§ TASK SET
1. Name every characteristic that the fall prevention passage says was considered to achieve maximum diversity among participants.
2. Reproduce the fall prevention passage word for word from "The virtual nature" to "fall prevention group.".

§ SELECTED PASSAGE

Given the paucity of data on fall prevention in PLWH with alcohol use, the design of the fall prevention intervention was based upon findings from qualitative interviews conducted with participants enrolled in the Boston 4F study to explore their perceptions of the causes of falls in PLWH. The interviews were conducted prior to the pilot randomized trial in January of 2020. Participants were purposively selected for those who had a history of multiple falls. Maximum diversity was achieved by considering participants’ severity of falls, substance use, identity, and age until saturation was reached to inform content for focus groups. Five homogenous, 90-minute focus groups were held with participants representing diverse demographics to explore their interest in participating in a fall prevention intervention and to inform intervention development for acceptability and feasibility with this population. Focus group data were analyzed via constant comparative analysis and triangulated with key informant interviews and the literature. Data were analyzed to inform the intervention content and structure/format.
The virtual nature of the focus groups provided some information about the feasibility of delivering a fall prevention intervention remotely because all focus group participants were able to participate by phone. Participants expressed concerns about falls and their interest in interventions to reduce fall risk. They also expressed enthusiasm for a virtual fall prevention intervention because a virtual format would eliminate problems with transportation to an in-person intervention. In fact, several participants reported that transportation problems might preclude participation in a face-to-face fall prevention group.

Extracted records
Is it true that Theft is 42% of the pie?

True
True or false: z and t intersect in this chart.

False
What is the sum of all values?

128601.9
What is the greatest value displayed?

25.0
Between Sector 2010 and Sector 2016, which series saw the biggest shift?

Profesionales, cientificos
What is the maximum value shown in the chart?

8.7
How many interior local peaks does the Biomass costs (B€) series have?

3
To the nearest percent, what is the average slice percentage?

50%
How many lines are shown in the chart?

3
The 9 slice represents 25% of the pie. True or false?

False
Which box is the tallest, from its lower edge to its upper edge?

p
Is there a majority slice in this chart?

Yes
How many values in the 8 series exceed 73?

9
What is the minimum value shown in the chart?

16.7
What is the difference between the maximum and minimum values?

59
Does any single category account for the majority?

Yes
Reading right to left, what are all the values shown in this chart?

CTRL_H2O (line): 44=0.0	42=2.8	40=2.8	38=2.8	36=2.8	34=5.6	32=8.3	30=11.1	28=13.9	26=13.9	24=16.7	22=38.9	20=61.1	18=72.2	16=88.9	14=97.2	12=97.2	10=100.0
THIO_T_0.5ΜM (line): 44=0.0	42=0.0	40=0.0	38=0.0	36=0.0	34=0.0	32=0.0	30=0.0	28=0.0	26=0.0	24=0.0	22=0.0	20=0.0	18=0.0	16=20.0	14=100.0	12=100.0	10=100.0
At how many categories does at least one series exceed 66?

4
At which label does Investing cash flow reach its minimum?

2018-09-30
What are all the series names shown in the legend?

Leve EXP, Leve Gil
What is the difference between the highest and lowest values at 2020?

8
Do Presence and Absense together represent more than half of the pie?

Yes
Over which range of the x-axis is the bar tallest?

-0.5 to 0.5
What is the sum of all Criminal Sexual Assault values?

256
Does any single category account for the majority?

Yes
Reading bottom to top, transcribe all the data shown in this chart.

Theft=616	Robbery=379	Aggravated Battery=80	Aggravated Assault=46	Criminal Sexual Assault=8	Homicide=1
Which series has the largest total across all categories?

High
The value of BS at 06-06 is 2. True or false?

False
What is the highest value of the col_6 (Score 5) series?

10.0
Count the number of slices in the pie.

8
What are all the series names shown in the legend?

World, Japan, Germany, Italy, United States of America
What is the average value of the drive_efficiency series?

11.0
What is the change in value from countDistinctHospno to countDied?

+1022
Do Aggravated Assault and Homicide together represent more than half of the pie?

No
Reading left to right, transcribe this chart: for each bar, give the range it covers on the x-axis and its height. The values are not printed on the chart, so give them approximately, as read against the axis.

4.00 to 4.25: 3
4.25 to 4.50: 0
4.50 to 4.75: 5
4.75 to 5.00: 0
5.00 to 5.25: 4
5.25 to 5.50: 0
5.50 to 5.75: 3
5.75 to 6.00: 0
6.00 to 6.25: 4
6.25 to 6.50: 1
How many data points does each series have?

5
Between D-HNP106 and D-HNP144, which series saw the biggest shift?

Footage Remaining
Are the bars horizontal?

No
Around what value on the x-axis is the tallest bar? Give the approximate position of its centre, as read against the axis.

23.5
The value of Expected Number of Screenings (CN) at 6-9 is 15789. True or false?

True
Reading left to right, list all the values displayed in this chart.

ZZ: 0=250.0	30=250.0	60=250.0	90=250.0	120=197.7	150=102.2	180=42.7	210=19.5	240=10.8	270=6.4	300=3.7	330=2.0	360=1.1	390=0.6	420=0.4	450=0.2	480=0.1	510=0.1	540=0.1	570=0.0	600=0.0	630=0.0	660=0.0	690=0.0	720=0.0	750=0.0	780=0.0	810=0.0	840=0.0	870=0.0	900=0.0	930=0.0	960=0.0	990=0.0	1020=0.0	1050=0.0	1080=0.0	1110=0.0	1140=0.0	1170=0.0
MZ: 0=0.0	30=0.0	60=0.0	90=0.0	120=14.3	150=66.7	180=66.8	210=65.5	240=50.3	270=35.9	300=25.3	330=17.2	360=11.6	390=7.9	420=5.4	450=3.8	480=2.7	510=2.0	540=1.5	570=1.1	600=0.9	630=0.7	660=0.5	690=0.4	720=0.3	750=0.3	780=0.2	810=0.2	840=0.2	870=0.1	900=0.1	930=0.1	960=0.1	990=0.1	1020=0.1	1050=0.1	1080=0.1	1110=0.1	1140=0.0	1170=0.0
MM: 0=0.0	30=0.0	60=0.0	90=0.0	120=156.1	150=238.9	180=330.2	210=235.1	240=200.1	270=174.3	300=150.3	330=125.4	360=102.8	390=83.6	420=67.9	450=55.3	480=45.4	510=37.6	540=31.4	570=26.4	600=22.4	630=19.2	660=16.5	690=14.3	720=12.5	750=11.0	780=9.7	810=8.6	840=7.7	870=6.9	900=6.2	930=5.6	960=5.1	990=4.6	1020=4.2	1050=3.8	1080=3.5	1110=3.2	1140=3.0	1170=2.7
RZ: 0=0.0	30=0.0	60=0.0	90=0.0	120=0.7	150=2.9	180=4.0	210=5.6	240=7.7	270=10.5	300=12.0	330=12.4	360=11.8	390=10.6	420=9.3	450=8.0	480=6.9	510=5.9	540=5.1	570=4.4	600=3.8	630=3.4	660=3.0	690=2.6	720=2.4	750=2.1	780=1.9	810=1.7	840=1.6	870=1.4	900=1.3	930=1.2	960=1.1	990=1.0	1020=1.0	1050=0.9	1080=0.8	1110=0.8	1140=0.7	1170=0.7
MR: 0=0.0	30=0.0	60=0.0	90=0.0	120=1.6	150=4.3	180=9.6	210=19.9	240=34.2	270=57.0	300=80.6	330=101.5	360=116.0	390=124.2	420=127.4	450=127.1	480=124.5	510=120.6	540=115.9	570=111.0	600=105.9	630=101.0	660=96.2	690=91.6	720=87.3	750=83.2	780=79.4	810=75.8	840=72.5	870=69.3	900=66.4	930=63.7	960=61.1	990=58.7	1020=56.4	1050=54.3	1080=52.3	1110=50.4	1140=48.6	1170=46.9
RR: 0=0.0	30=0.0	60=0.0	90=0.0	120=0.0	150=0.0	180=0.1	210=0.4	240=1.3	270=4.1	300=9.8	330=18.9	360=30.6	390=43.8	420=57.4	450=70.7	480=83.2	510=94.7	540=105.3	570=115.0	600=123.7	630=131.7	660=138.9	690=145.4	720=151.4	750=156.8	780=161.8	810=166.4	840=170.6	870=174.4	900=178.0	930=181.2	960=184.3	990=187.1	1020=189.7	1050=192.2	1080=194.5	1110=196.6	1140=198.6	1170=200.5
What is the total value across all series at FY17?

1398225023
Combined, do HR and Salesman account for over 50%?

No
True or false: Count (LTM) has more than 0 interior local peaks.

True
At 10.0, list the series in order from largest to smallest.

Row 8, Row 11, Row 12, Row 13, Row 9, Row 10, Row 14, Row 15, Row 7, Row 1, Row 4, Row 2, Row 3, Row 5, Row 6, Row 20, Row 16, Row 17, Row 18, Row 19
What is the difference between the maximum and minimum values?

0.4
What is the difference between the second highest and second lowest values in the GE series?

§ SOLUTIONS TO THE PROBLEMS
1. Severity of falls, substance use, identity, age

2.
The virtual nature of the focus groups provided some information about the feasibility of delivering a fall prevention intervention remotely because all focus group participants were able to participate by phone. Participants expressed concerns about falls and their interest in interventions to reduce fall risk. They also expressed enthusiasm for a virtual fall prevention intervention because a virtual format would eliminate problems with transportation to an in-person intervention. In fact, several participants reported that transportation problems might preclude participation in a face-to-face fall prevention group.